The fact is: we ALL have the tools to grow and get really, really good at absolutely anything that we want – as long as we believe that we can and as long as we do the work.
If skills are built, and not born, then we have a serious role to play as educators and parents.
Our job is not to “prepare” students for something, but instead to help students learn to “prepare themselves” for anything.
Part of this is putting students in authentic learning experiences and situations where they can problem-solve, critical think, adapt and create in meaningful ways.
The other piece is building up the right mindset to live as a life-long learner who believes we can become better at almost anything we set our path on (and have the work to back it up).
The Jungle Tiger Mindset vs The Zoo Tiger Mindset
The video above breaks down what it means to learn like a Jungle Tiger. In short, we have to put ourselves in an environment that requires growth in order to grow.
As Trevor puts it: We love the comfort inside the cage. We shy away from the random and unknown in favor of the easy and the safe. We love doing things that we’re already good at and absolutely HATE the things that we’re not. We live like zoo tigers and then expect to survive in the wild. Sorry – Just ask our friend Sam, it just doesn’t work like that.
In order to grow, in order to learn, we HAVE to get out of the cage. We have to get out of our developmental comfort zones and into the wild. This means trying new things, working on your weaknesses, finding a better job, and speaking up in class.
Labeling Ourselves As Learners (Jungle Tigers) From An Early Age
When I hear my two kids, or the kids I teach, or the adults I work with say, “I’m not good at _____” – what I’m really hearing is that they have a certain belief about their skills in this area. This belief is shaped in many different ways and due to all kinds of reasons outside our control.
We have a huge role as educators and parents in promoting the notion that learning may be challenging, difficult, and time-consuming. But, by putting ourselves in positions to struggle and grow, we can, in fact, get better at any skill.
This does not mean we can all become a singer on “The Voice” or an NBA player, but we will get better. The skill of singing or basketball will improve.
Trevor’s story is one that speaks to this. He did not become that Duke University basketball player, but he was a much better basketball player and more skilled by putting in the time, work ethic, and commitment to improving that skill.
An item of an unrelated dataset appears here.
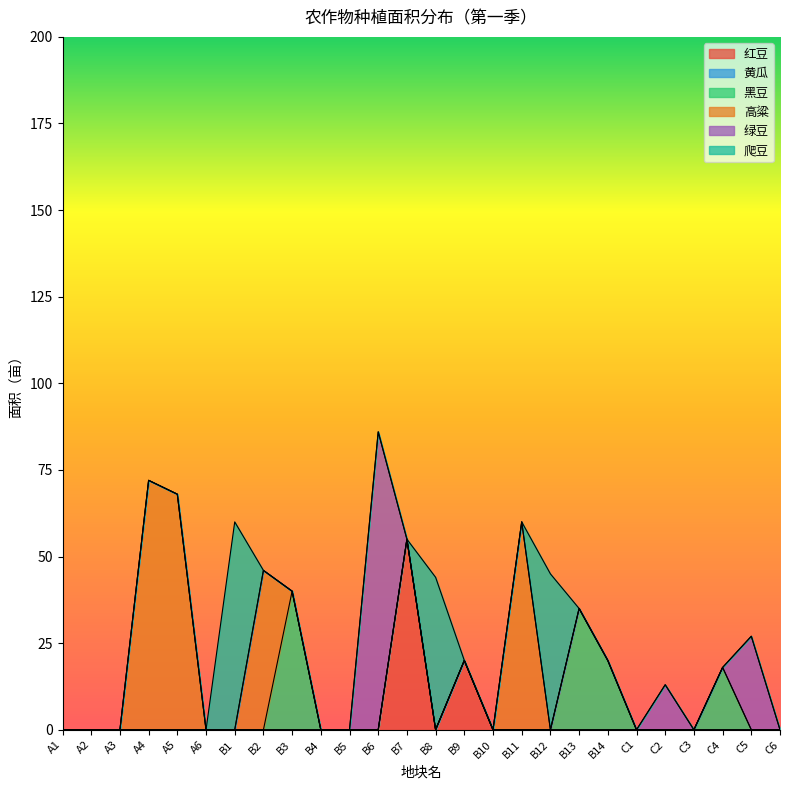

What is the highest value of the 红豆 series?

55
We all can become better at any skill when we break through the walls that are in our way.
Jo Boaler talks about this impact in a subject like Math (and how it functions similarly to basketball or singing):
The idea of a “math person” or a math gene is a primary reason for so much math nihilism, math failure, and “math trauma,” as Boaler called it on Monday. When kids get the idea that they “aren’t math people,” they start a downward trajectory, and their career options shrink immediately and substantially. There is also the common idea of a wall in math: People learn math until they hit a wall where they just can’t keep up. That wall may be trigonometry, and it may be advanced calculus, and it may be calculating a tip. In no other discipline but math are people so given to thinking, instead of I need to practice, just Well, I’m not good.
“Big news,” Boaler said during her lecture, “there is no wall.”
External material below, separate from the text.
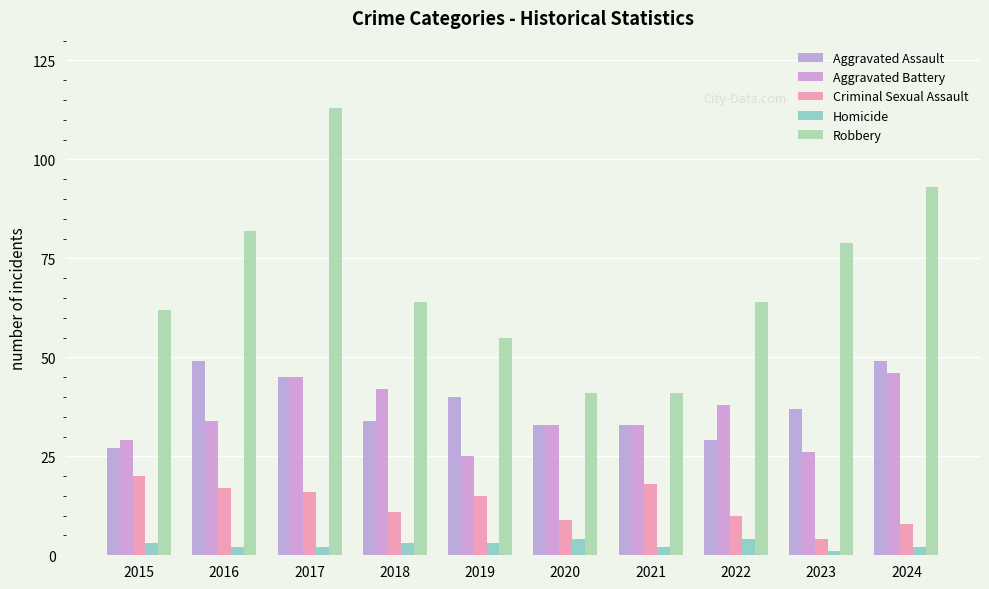

Are the bars horizontal?

No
It seems the only walls are the ones that we artificially construct in our “zoo tiger” life. The life where we shy away from doing the hard things, the things that challenge us and force productive struggle.
Instead, when we opt for the Jungle Tiger life, we are not only believing that skills are built (not born), we are living it out every day and seeing the results for ourselves.
That, to me, seems like a life worth living. A life where the process of learning, the productive struggle, is just as rewarding as the goal we may or may not ever achieve.